“Orange is the New Black”–Life Behind Bars
“Orange is the New Black” (filmed on location in a women’s prison in Chino, California) is loosely based on the 2010 memoir by Piper Kerman (now an advocate for women prison reform.) Piper Chapman (phenomenal newcomer Taylor Schilling) is a privileged Smith College graduate sentenced to 14 months in prison for the crime of smuggling drugs ten years earlier. Her former lover from that time, fellow drug smuggler Alex Vaus (the pitch-perfect Laura Prepon), is sent to the same prison.
The question: How does one survive in an institution that can kill your soul? Piper is blond, blue-eyed, terrified, but also an outsider because of an upbringing far removed from the world of most of the other inmates, mainly women of color–young, middle-aged, and old–guilty of crimes undeserving of such long prison sentences. Trying to develop some sort of connection with them as well as with the prison guards, Chapman is determined to learn how to survive and, in the learning process, changes in ways both unexpected and welcomed. Her fiancé (Jason Biggs of “American Pie” fame), a journalist, also changes while separated from Piper.

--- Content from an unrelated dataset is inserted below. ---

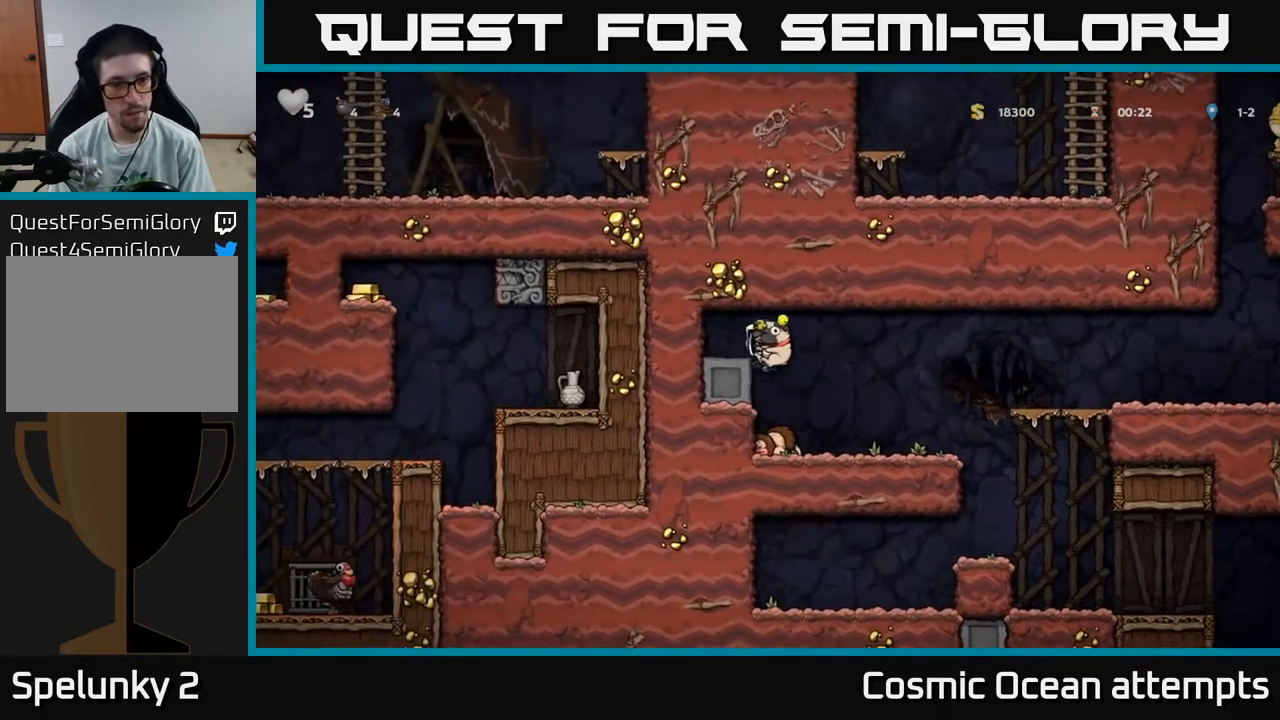
{"buttons": [], "right_stick": "center", "events": [[33, "A", "up"], [183, "DPAD_LEFT", "up"]]}
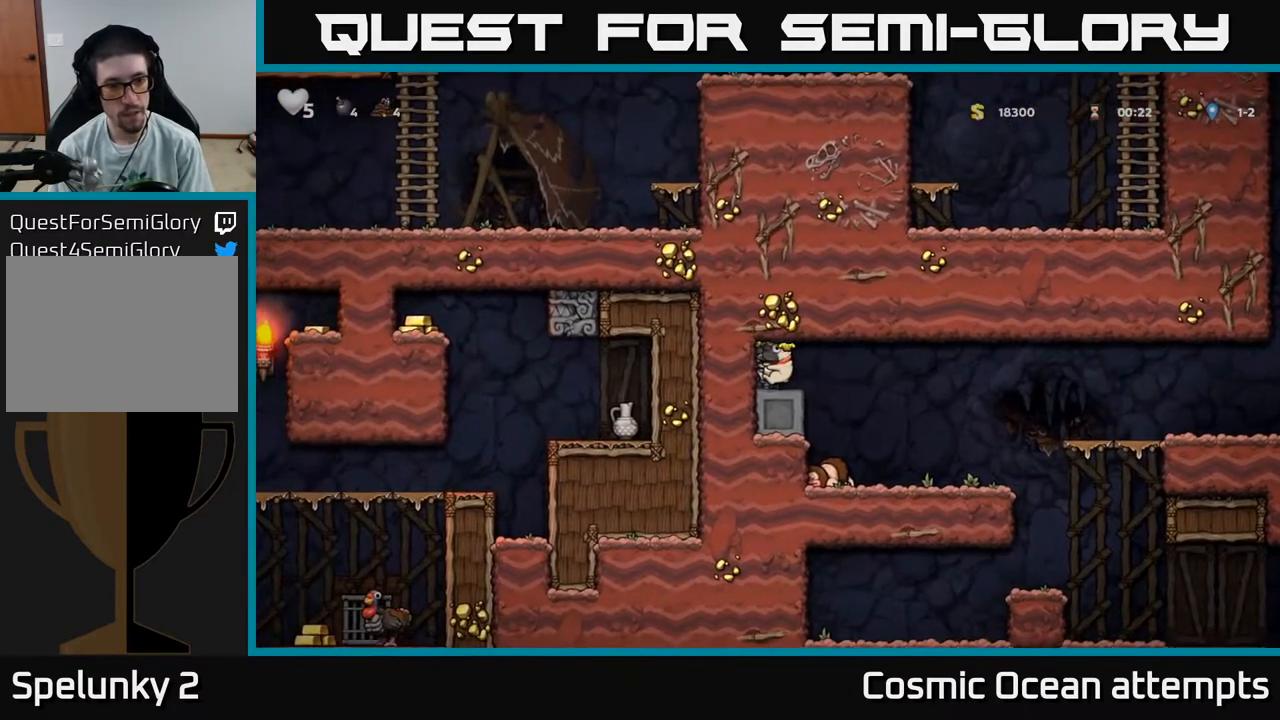
{"buttons": ["DPAD_RIGHT"], "right_stick": "center", "events": [[50, "DPAD_RIGHT", "down"]]}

Each of the thirteen episodes flashes on a different inmate’s backstory: her life before prison. These women’s snapshots interweave with Piper, whose story is the main spine of “Orange is the New Black”. Moments of comedy morph so fast into dramatic, painfully dark scenes the viewer feels whiplashed! Each situation has more than one moral choice, and all choices are lose-lose. And every single inmate has to give up something with unbelievably high stakes. There are narrative arcs and character development to surprise even the most attentive viewer. “Orange is the New Black” is story-telling at its finest.
Riveting, spellbinding, and infused with dilemmas at every turn, this new mini-series–written by the superlative Jenji Kohan of “Weeds”—is, I believe, one of the very best ever produced for television at a time when there is a fast-growing bounty of high-quality programs. The opening footage of faces –just eyes and foreheads, then mouths and chins–is like none seen in what Hollywood persuades us to believe human faces are supposed to be like. And the dialog is terse, mesmerizing, and vibrates with nuggets of truth you want to never fail to remember!